▶ [YOUR GOAL]
Below are the records. Retype exactly the lines between the lines holding "thumb tip: (219, 361)" and "thumb ip: (211, 241)", inclusive.

▶ [Human keypoint data]
·····

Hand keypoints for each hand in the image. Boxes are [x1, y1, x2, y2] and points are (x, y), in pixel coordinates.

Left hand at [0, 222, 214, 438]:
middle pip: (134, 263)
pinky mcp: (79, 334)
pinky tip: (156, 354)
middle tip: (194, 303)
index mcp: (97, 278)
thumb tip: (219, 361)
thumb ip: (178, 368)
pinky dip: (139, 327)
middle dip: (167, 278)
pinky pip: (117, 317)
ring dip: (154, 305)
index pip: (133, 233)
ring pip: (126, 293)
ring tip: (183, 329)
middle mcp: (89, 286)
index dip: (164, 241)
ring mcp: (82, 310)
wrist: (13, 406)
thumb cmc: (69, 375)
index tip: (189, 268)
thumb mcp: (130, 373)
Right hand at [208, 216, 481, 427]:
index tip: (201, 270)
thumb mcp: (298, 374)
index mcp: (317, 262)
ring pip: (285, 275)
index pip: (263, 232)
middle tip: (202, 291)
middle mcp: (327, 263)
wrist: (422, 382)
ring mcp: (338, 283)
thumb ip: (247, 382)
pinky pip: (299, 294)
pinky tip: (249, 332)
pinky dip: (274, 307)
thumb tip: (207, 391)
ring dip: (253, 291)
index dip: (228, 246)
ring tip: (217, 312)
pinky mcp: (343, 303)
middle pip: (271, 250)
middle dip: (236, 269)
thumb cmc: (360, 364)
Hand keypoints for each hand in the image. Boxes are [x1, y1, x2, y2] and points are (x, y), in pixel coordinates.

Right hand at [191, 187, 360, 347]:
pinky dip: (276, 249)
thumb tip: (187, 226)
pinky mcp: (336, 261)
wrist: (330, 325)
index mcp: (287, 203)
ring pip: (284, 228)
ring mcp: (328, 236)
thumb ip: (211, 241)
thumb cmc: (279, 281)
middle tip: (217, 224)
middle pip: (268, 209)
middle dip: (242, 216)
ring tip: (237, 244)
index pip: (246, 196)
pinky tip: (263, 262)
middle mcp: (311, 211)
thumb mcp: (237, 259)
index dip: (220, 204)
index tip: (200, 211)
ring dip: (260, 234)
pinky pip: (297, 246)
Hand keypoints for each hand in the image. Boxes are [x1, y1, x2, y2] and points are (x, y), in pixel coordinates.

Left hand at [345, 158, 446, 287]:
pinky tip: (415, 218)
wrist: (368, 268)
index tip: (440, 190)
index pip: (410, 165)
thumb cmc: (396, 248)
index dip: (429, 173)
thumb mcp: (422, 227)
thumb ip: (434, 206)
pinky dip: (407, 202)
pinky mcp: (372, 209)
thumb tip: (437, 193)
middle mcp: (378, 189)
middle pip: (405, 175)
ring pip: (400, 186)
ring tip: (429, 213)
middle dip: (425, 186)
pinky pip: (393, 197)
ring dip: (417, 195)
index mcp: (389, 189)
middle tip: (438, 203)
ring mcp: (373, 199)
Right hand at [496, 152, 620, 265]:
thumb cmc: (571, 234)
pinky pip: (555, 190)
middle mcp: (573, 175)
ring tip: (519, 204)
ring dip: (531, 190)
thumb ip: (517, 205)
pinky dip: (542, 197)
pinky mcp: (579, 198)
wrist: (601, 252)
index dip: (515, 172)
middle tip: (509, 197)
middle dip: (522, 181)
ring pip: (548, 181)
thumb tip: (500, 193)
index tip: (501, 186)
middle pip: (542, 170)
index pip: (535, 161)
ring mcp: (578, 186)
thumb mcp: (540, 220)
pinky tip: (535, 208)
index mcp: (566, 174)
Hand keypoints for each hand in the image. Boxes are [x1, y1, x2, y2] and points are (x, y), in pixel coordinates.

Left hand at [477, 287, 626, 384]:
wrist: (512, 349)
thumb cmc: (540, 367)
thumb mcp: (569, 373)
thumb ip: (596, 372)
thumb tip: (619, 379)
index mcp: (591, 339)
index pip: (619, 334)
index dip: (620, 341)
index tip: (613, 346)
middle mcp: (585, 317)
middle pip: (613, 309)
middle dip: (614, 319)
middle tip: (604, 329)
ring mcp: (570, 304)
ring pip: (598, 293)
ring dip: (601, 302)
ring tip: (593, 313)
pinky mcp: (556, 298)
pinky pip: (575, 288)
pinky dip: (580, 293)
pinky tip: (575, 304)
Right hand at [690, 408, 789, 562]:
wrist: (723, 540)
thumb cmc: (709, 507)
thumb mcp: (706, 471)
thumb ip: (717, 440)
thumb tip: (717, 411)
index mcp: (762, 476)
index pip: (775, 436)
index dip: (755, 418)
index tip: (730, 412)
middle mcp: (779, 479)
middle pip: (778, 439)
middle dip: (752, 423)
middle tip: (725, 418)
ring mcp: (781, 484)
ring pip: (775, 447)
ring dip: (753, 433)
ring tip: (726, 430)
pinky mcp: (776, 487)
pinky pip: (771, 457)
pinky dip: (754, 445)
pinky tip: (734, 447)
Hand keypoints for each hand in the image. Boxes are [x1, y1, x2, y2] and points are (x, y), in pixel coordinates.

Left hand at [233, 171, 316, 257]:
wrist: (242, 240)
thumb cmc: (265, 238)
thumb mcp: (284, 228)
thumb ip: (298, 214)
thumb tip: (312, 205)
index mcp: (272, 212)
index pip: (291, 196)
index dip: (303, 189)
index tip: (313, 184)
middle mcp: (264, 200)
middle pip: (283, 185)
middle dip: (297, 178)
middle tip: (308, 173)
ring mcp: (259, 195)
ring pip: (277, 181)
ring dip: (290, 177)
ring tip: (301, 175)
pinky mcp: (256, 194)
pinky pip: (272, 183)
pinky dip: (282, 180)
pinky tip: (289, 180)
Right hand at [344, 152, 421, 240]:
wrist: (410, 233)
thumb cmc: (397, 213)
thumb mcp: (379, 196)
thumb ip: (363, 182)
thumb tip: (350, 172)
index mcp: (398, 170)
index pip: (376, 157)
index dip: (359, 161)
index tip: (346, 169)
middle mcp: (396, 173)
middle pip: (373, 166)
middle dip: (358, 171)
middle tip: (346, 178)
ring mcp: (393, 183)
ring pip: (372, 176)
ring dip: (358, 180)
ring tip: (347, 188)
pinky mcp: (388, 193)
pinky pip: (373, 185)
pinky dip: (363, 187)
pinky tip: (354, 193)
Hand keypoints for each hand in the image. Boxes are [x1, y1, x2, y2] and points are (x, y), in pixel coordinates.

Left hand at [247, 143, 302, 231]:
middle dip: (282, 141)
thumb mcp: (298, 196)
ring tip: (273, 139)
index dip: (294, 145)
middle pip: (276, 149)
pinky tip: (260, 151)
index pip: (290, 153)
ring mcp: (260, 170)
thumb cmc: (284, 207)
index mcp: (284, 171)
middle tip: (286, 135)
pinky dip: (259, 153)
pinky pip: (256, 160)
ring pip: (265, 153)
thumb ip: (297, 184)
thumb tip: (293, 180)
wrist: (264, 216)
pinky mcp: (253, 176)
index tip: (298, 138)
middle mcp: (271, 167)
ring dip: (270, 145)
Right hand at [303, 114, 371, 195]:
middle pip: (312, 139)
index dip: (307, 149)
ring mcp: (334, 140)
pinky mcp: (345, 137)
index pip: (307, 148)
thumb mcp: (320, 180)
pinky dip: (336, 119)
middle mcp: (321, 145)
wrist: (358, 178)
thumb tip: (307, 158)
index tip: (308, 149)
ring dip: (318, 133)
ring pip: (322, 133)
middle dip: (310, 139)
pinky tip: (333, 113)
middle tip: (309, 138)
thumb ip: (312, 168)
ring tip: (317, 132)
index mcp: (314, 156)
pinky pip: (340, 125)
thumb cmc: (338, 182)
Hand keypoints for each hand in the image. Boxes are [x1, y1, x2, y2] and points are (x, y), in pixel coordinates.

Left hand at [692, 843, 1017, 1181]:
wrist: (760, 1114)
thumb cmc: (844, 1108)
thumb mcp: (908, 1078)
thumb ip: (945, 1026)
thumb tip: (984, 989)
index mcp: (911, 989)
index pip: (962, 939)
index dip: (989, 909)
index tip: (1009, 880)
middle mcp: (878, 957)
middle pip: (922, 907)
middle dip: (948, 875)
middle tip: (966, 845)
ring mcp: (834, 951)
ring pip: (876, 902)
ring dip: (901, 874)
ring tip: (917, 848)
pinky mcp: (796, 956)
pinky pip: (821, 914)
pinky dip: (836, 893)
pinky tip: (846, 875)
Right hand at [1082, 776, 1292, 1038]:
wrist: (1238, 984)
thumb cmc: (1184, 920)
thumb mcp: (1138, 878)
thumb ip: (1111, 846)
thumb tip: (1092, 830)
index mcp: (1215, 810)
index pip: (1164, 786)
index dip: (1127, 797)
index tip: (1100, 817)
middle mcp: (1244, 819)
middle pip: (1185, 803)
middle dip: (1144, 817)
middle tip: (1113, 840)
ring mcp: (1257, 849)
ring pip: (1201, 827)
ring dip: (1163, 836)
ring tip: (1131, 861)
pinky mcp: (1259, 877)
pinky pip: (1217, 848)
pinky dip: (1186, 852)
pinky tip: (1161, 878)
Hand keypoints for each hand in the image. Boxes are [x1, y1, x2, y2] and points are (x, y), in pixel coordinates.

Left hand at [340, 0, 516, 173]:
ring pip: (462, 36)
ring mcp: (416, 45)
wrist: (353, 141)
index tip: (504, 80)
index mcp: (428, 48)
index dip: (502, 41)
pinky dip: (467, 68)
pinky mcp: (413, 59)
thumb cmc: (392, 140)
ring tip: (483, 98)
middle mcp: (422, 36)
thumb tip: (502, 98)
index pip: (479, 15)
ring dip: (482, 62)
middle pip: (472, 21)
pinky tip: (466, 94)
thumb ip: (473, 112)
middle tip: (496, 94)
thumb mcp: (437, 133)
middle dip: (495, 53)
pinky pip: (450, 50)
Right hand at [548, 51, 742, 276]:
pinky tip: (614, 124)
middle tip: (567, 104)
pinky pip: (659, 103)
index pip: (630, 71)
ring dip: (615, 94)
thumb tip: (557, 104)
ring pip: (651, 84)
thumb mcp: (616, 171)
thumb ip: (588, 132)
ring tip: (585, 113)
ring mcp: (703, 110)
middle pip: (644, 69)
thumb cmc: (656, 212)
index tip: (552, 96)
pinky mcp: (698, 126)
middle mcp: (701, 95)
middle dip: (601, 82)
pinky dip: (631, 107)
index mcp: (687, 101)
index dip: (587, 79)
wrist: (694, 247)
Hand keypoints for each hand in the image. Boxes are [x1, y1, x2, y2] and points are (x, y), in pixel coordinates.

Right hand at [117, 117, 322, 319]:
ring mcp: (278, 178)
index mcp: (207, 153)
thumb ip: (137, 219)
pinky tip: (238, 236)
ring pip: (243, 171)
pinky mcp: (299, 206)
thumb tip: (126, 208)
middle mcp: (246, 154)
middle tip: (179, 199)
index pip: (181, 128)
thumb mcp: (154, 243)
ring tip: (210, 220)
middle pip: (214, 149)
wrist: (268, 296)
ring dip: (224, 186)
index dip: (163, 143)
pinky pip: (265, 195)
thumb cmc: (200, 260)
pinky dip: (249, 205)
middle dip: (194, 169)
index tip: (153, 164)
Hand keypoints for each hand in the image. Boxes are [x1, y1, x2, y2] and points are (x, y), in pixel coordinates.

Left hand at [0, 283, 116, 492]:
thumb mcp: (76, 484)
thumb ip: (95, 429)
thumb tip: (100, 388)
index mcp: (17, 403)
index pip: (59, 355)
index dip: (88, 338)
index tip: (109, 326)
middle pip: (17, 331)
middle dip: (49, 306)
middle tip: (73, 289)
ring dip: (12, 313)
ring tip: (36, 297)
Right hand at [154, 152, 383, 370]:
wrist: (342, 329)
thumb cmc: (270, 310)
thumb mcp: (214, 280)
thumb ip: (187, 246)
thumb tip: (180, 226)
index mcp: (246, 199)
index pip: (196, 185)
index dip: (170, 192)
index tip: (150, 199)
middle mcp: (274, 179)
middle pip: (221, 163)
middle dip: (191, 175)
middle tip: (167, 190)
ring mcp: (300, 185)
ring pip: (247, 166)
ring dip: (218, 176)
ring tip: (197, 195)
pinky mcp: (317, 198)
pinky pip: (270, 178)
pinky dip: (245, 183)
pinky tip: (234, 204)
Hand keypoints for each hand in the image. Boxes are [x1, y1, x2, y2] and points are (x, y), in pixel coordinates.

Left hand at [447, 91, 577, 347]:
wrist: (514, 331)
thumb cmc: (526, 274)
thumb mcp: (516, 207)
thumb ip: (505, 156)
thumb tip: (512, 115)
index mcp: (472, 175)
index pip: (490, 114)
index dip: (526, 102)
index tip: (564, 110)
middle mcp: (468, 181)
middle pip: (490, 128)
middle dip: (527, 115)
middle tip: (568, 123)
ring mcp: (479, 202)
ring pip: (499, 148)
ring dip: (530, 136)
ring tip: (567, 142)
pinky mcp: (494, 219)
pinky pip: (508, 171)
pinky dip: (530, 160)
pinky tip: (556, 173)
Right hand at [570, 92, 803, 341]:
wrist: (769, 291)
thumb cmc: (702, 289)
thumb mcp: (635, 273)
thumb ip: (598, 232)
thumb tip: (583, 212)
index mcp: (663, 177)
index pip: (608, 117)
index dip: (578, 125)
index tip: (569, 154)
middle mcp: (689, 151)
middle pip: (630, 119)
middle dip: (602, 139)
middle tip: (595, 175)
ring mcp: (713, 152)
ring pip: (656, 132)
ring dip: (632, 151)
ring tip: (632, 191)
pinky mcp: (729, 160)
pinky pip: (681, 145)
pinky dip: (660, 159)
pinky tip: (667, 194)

·····

▶ [ANSWER TO THIS PROBLEM]
thumb tip: (219, 361)
thumb ip: (178, 368)
pinky dip: (139, 327)
middle dip: (167, 278)
pinky pip: (117, 317)
ring dip: (154, 305)
index pip: (133, 233)
ring pip: (126, 293)
ring tip: (183, 329)
middle mcp: (89, 286)
index dip: (164, 241)
ring mcp: (82, 310)
wrist: (13, 406)
thumb cmc: (69, 375)
index tip: (189, 268)
thumb mcp: (130, 373)
Right hand at [208, 216, 481, 427]:
index tip: (201, 270)
thumb mcp: (298, 374)
index mcp: (317, 262)
ring pip: (285, 275)
index pip: (263, 232)
middle tip: (202, 291)
middle mcp: (327, 263)
wrist: (422, 382)
ring mcp: (338, 283)
thumb ip: (247, 382)
pinky pip: (299, 294)
pinky tip: (249, 332)
pinky dip: (274, 307)
thumb tip: (207, 391)
ring dip: (253, 291)
index dip: (228, 246)
ring tip: (217, 312)
pinky mcp: (343, 303)
middle pip: (271, 250)
middle dip: (236, 269)
thumb cmc: (360, 364)
Hand keypoints for each hand in the image. Boxes are [x1, y1, x2, y2] and points are (x, y), in pixel coordinates.

Right hand at [191, 187, 360, 347]:
pinky dip: (276, 249)
thumb tip: (187, 226)
pinky mcp: (336, 261)
wrist: (330, 325)
index mcp: (287, 203)
ring pip: (284, 228)
ring mcp: (328, 236)
thumb ip: (211, 241)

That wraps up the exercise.